職場の消毒について、一般社団法人日本渡航医学会と公益社団法人日本産業衛生学会が作成している「職域のための新型コロナウイルス感染症対策ガイド 第2版」(2020年6月3日版)によると、次のようにまとめられています。
※以下の整理については今後見直される可能性があります。

事業所の消毒に関する基本的な考え方

  • 消毒前には中性洗剤等を用いて表面の汚れを落としておくこと。
  • アルコール消毒液(70%~80%)もしくは次亜塩素酸ナトリウム(0.05%)を用いること。
  • トイレの消毒については次亜塩素酸ナトリウム(0.1%)を用いること。
  • 消毒は拭き取り(清拭)を基本とし、消毒剤の空間への噴霧は行わないこと。
  • 適切な個人保護具(マスク、手袋、ガウン等)を用いること。

平素からの消毒

  • 不特定多数が触れるドアノブ、手すり、エレベーターのボタンなどを定期的に消毒すること。
  • 不特定多数が利用するトイレ(床を含む)を定期的に消毒すること。
  • 消毒は最低でも1日1回行うこと(複数回の実施が望ましい)。
  • 机や椅子、パソコン、電話機などは、使用後に各自で消毒することが望ましい。

感染者(感染を否定できない場合を含む)が発生した時の消毒

  • 保健所からの指示に従って事業者の責任で職場の消毒を実施すること。
  • 保健所からの指示が無い場合には、消毒の対象は感染者の最後の使用から3日間以内の場所とし、消毒作業前には十分な換気を行うこと。
  • 消毒範囲の目安は、感染者(感染を否定できない場合を含む)の執務エリア(机・ 椅子など、少なくとも半径2m程度の範囲)とし、トイレ、喫煙室、休憩室や食堂などの使用があった場合はそのエリアの消毒も行う。

取引先などへの対外的な対応

従業員に新型コロナウイルスの感染者が出れば、外部に濃厚接触者がいることも考えられますので、その従業員の行動履歴なども調査のうえ、取り引き先など感染が疑われるところに連絡しなければなりません。
その他、ビルの所有者・管理会社にも連絡が必要ですし、必要に応じて、対外的な公表も検討することになります。

濃厚接触者がいると思われる取引先などへの連絡

感染した従業員の行動履歴を調査した結果、取引先などに濃厚接触者がいると判断される場合には、直ちにその取引先などに現在の状況と今後の対応の必要性について連絡しなければなりません。

ビルの所有者・管理会社への連絡

ビルの所有者・管理会社は、施設内で感染者が出ると、今後の利用を制限することや消毒作業の実施を検討しなければなりません。このため、上記の取引先などと同様に直ちに連絡しなければなりません。

外部への公表

従業員が感染したことについては、多くの企業が該当従業員を特定できないようにしてホームページなどで公表しています。
この外部への公表は法的な義務ではありませんが、感染した従業員と接触した取引先や地域住民なども濃厚接触者になり得ることから、企業の社会的責任として公表しているものです。

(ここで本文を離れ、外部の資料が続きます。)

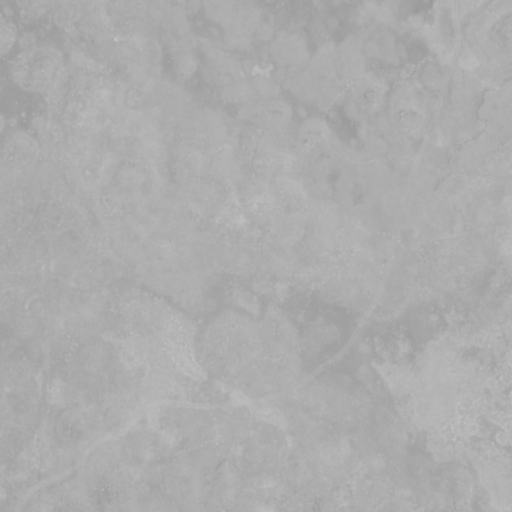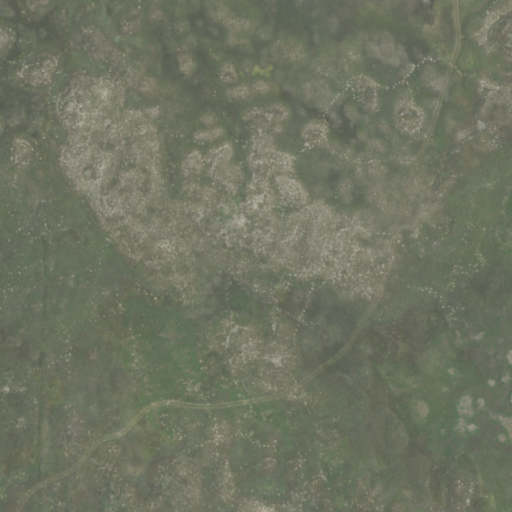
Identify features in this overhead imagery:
park: (255, 255)
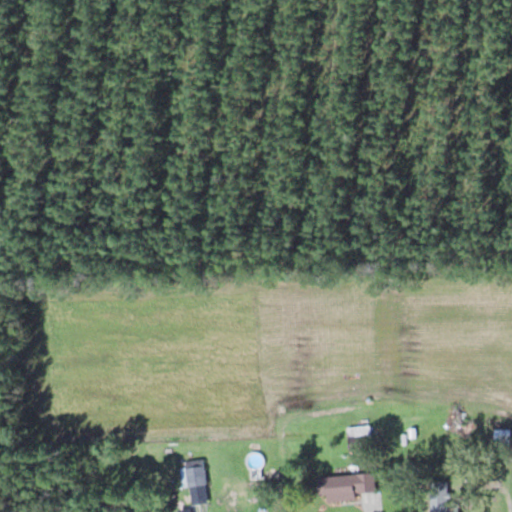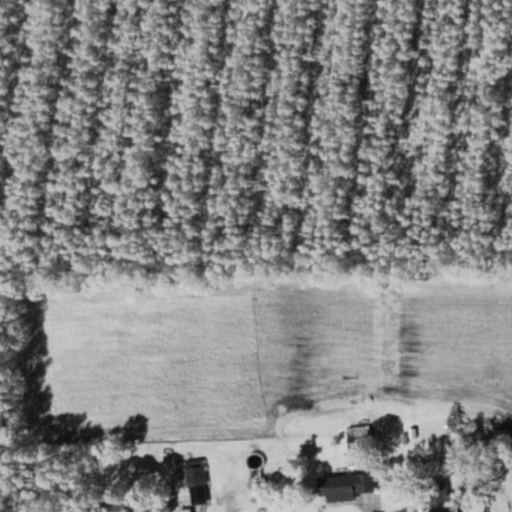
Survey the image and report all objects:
building: (360, 436)
building: (197, 481)
building: (348, 486)
building: (442, 499)
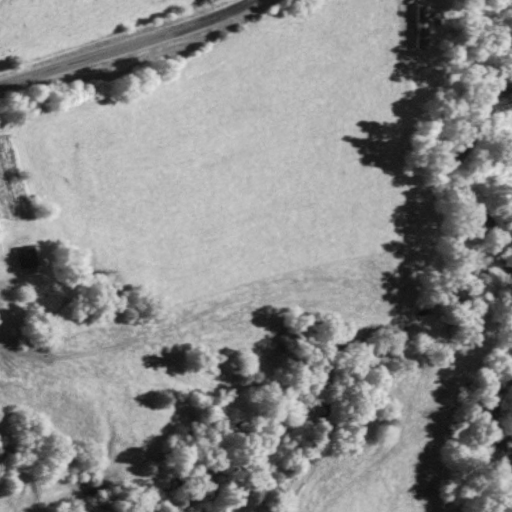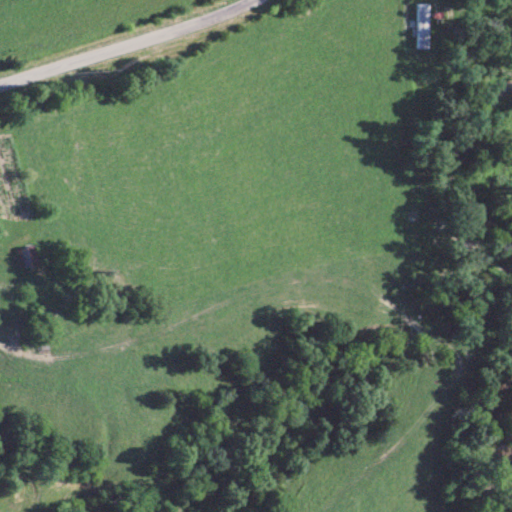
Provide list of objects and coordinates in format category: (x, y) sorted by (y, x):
building: (420, 23)
road: (124, 38)
building: (23, 254)
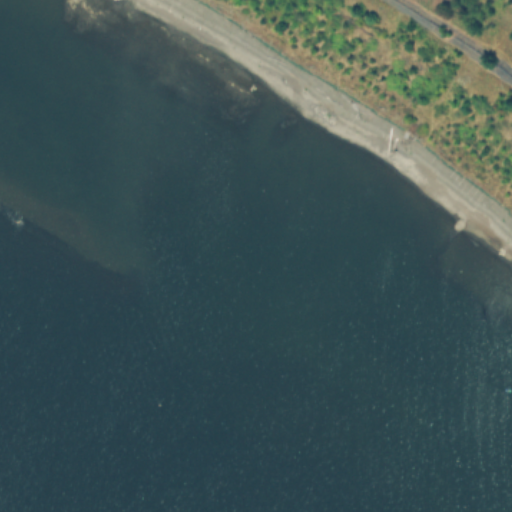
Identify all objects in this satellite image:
road: (459, 34)
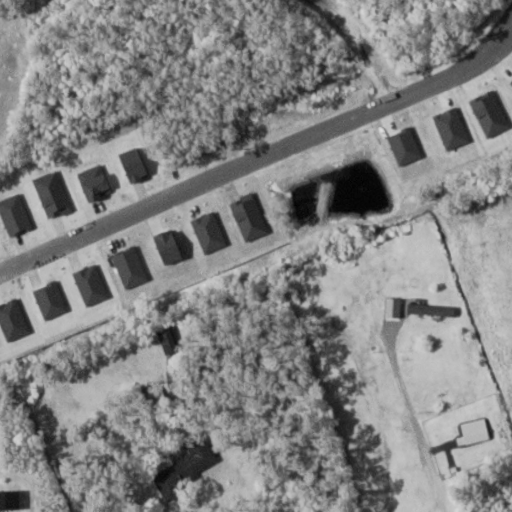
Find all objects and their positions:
road: (264, 160)
building: (392, 307)
building: (170, 340)
building: (187, 468)
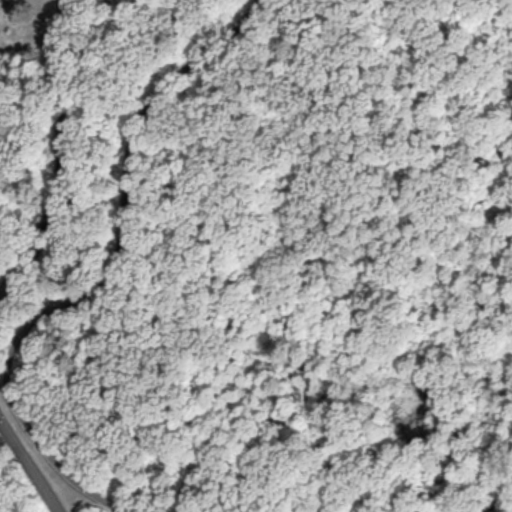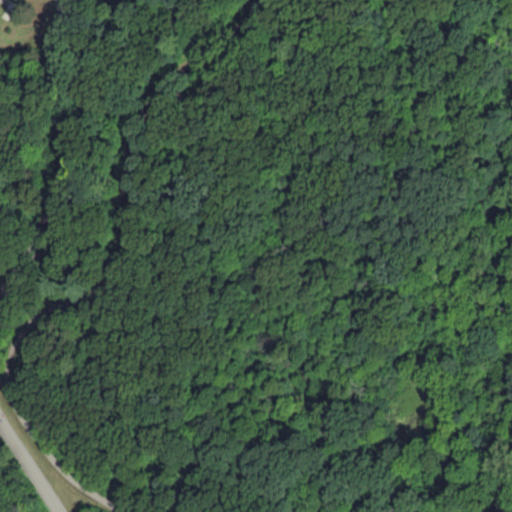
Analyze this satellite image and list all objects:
road: (12, 3)
road: (278, 255)
park: (256, 256)
road: (22, 262)
road: (107, 277)
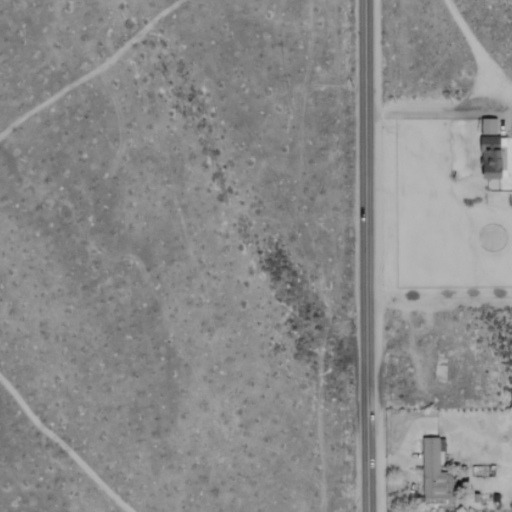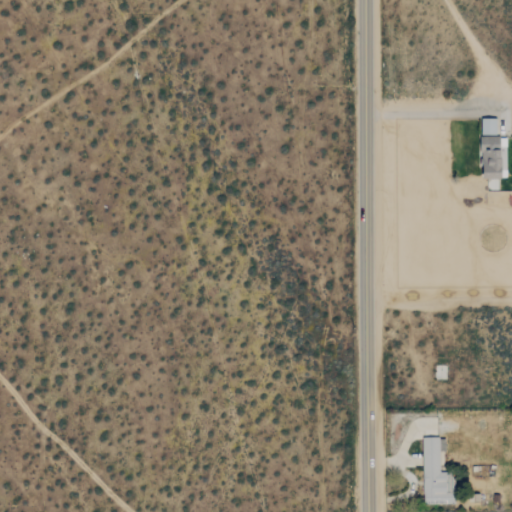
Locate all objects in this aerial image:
road: (493, 111)
building: (488, 127)
building: (491, 157)
building: (492, 158)
road: (365, 256)
road: (439, 299)
building: (435, 472)
building: (436, 472)
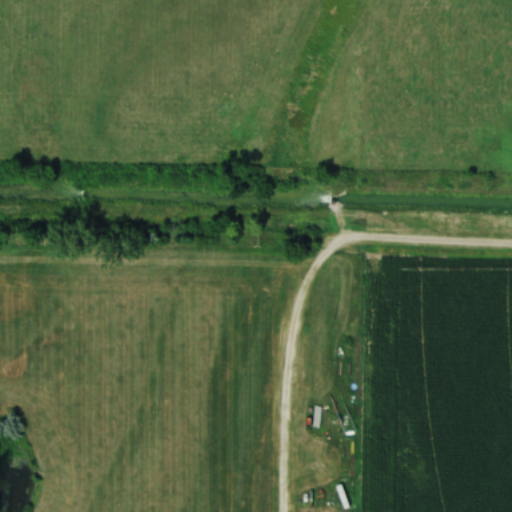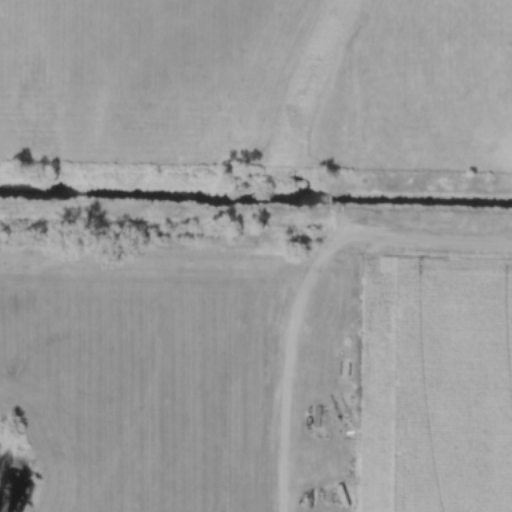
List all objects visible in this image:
road: (255, 241)
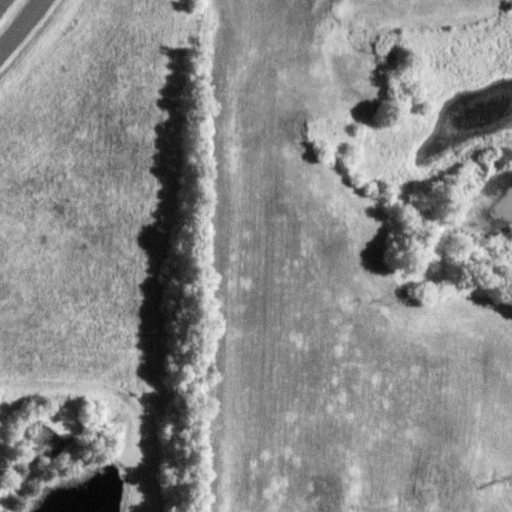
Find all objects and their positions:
road: (19, 24)
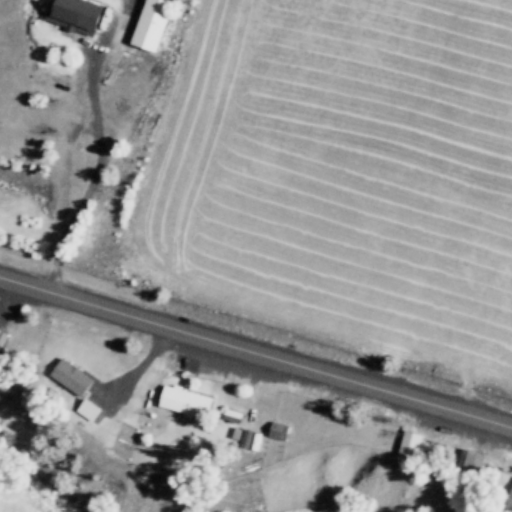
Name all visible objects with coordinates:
building: (74, 13)
building: (151, 23)
road: (255, 363)
building: (70, 374)
building: (185, 399)
building: (88, 407)
building: (277, 428)
building: (410, 442)
building: (475, 459)
building: (509, 502)
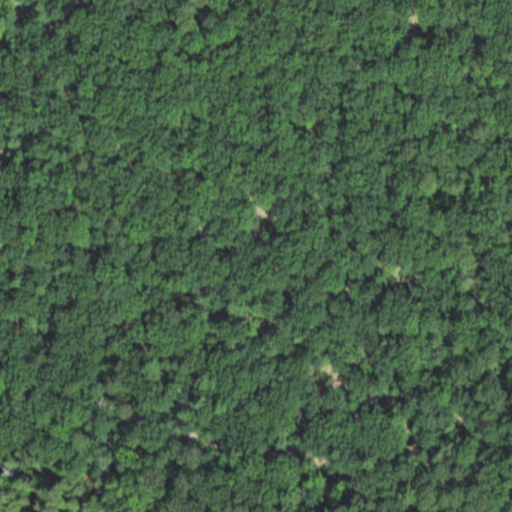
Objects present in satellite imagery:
road: (221, 319)
road: (197, 437)
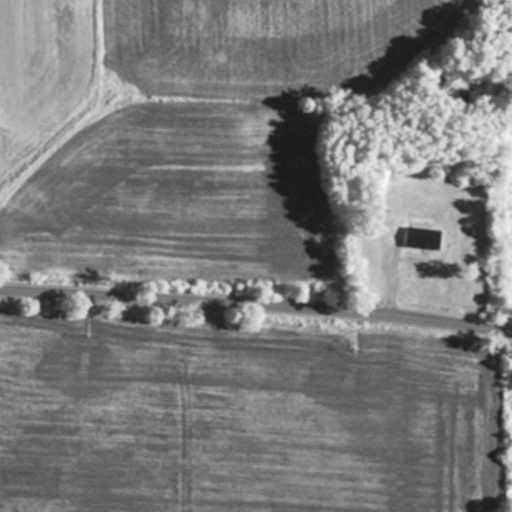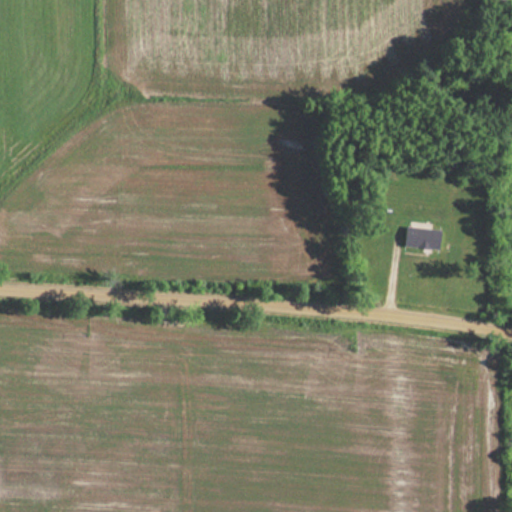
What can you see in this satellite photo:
building: (418, 237)
road: (256, 310)
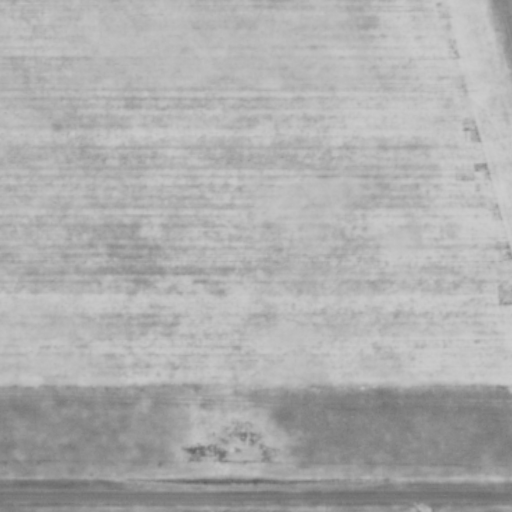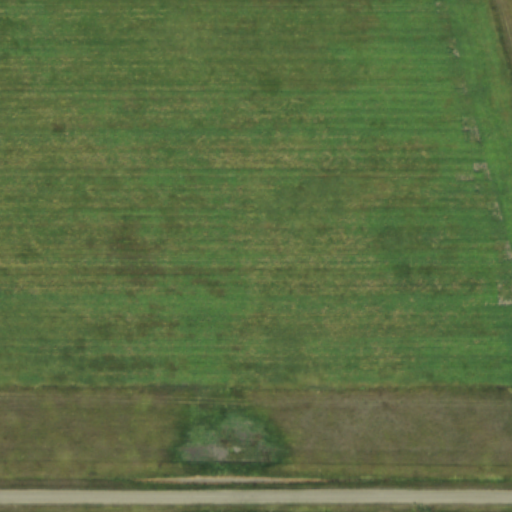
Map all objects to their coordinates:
road: (256, 493)
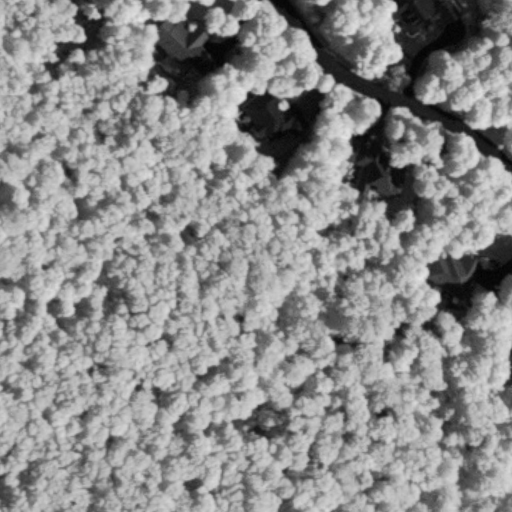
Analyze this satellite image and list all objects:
building: (416, 13)
building: (174, 39)
road: (385, 96)
building: (269, 117)
building: (374, 175)
building: (449, 274)
building: (506, 354)
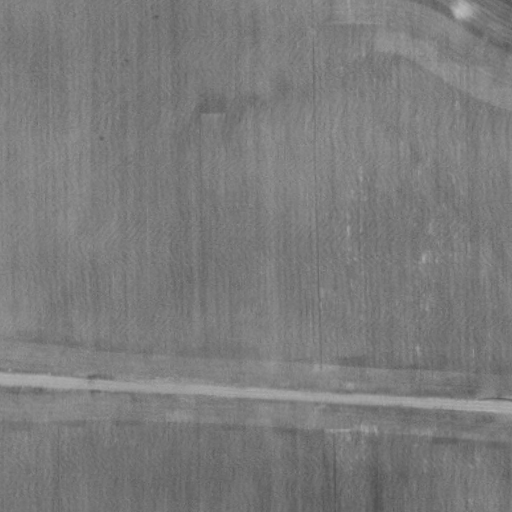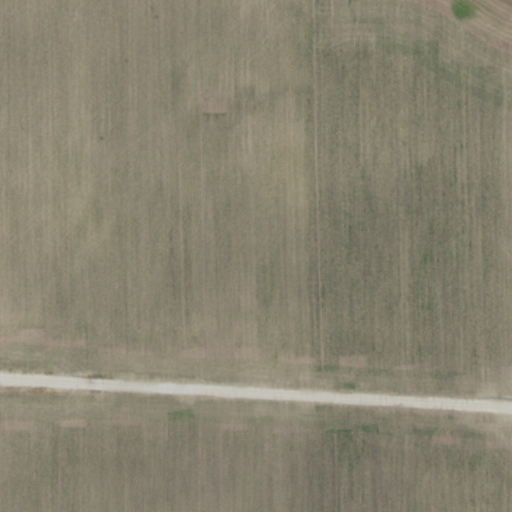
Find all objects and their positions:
road: (256, 391)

しかしながら、対外的に詳細情報を公表したばかりに感染した従業員が特定され、その従業員が不利益を被ることも懸念されます。
外部への公表については、どの情報まで公表するのが適切であるのかについて、弁護士などの専門家にも相談のうえ慎重に行うべきと言えます。

まとめ

新型コロナウイルスの感染が疑われる従業員が出た場合には、直ちに出勤を停止させなければなりませんし、休業させる間の賃金をどうするのかについてはあらかじめ労使間で話し合っておくことも必要です。
また、そもそも企業には、従業員が安全に働くことができるように配慮する義務(労働契約法第5条の安全配慮義務)がありますので、少しでも感染するリスクを避ける取り組み(時差通勤やテレワークの導入など)も求められます。